> _ASSIGNMENT_
What you return must be the lines of the data that hold the word "Editors".

Source data:

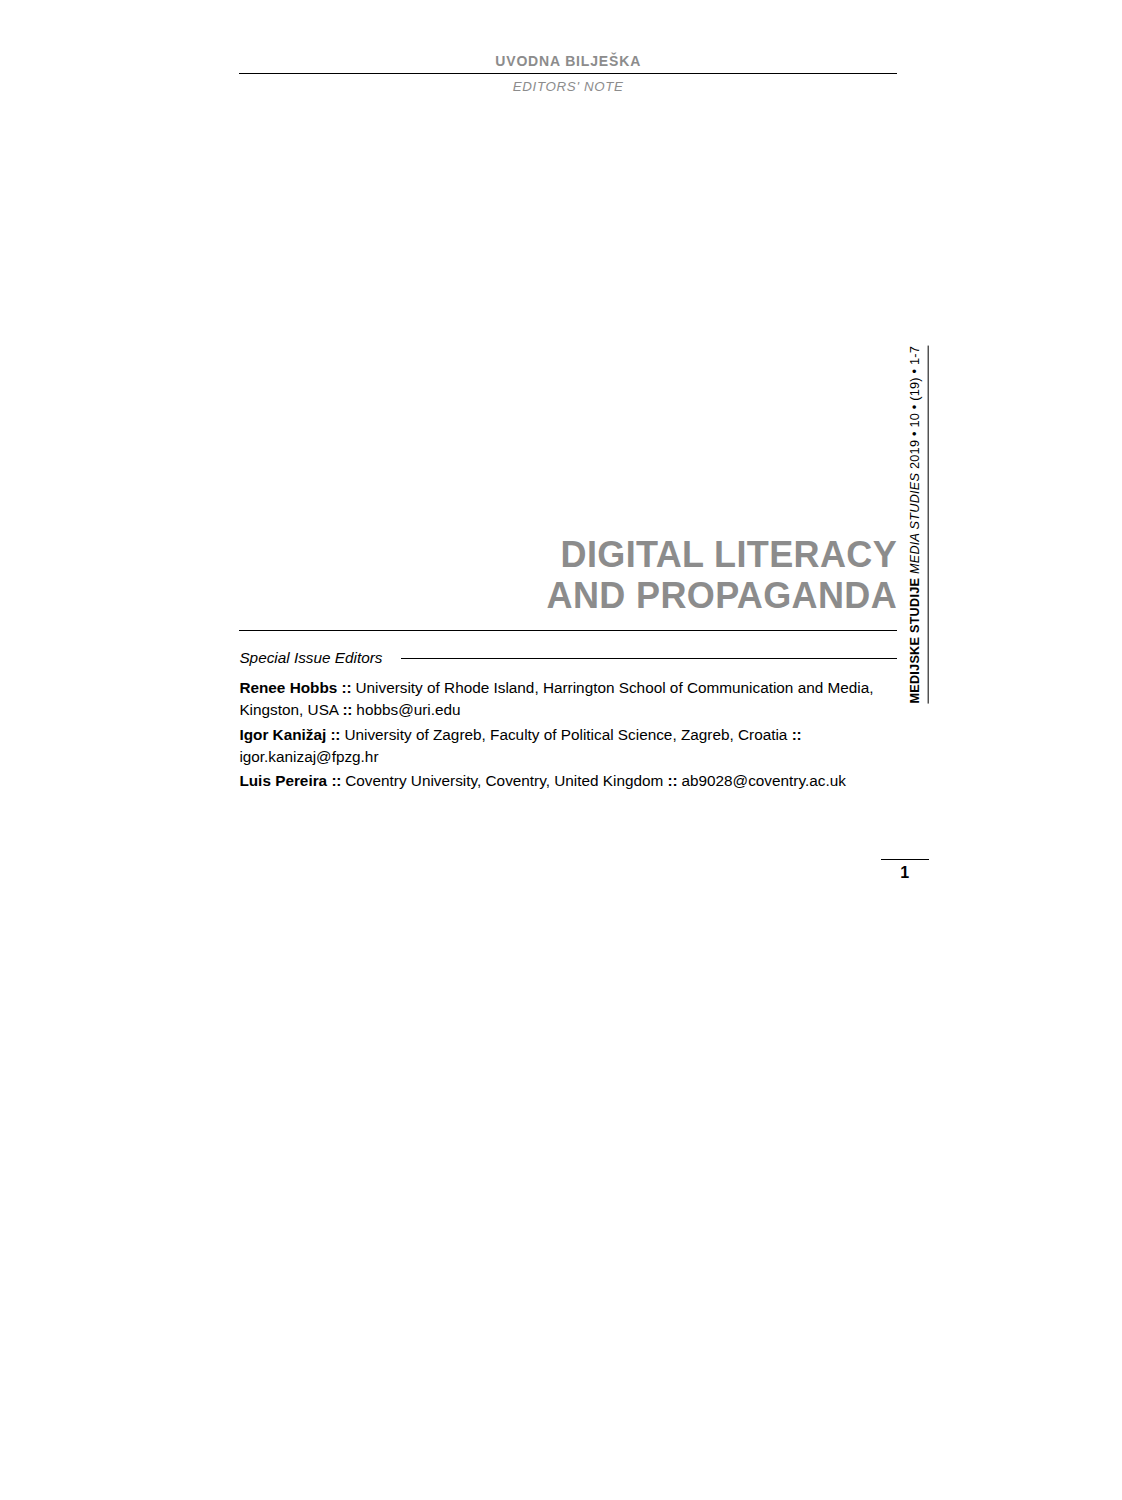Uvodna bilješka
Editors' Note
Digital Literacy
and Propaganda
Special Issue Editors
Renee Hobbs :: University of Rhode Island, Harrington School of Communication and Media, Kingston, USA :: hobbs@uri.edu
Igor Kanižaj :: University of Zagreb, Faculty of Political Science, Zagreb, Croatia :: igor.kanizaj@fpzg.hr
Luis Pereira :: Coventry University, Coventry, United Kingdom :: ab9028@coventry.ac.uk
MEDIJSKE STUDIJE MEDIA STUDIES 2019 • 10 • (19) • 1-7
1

> _ANSWER SECTION_
Editors' Note
Special Issue Editors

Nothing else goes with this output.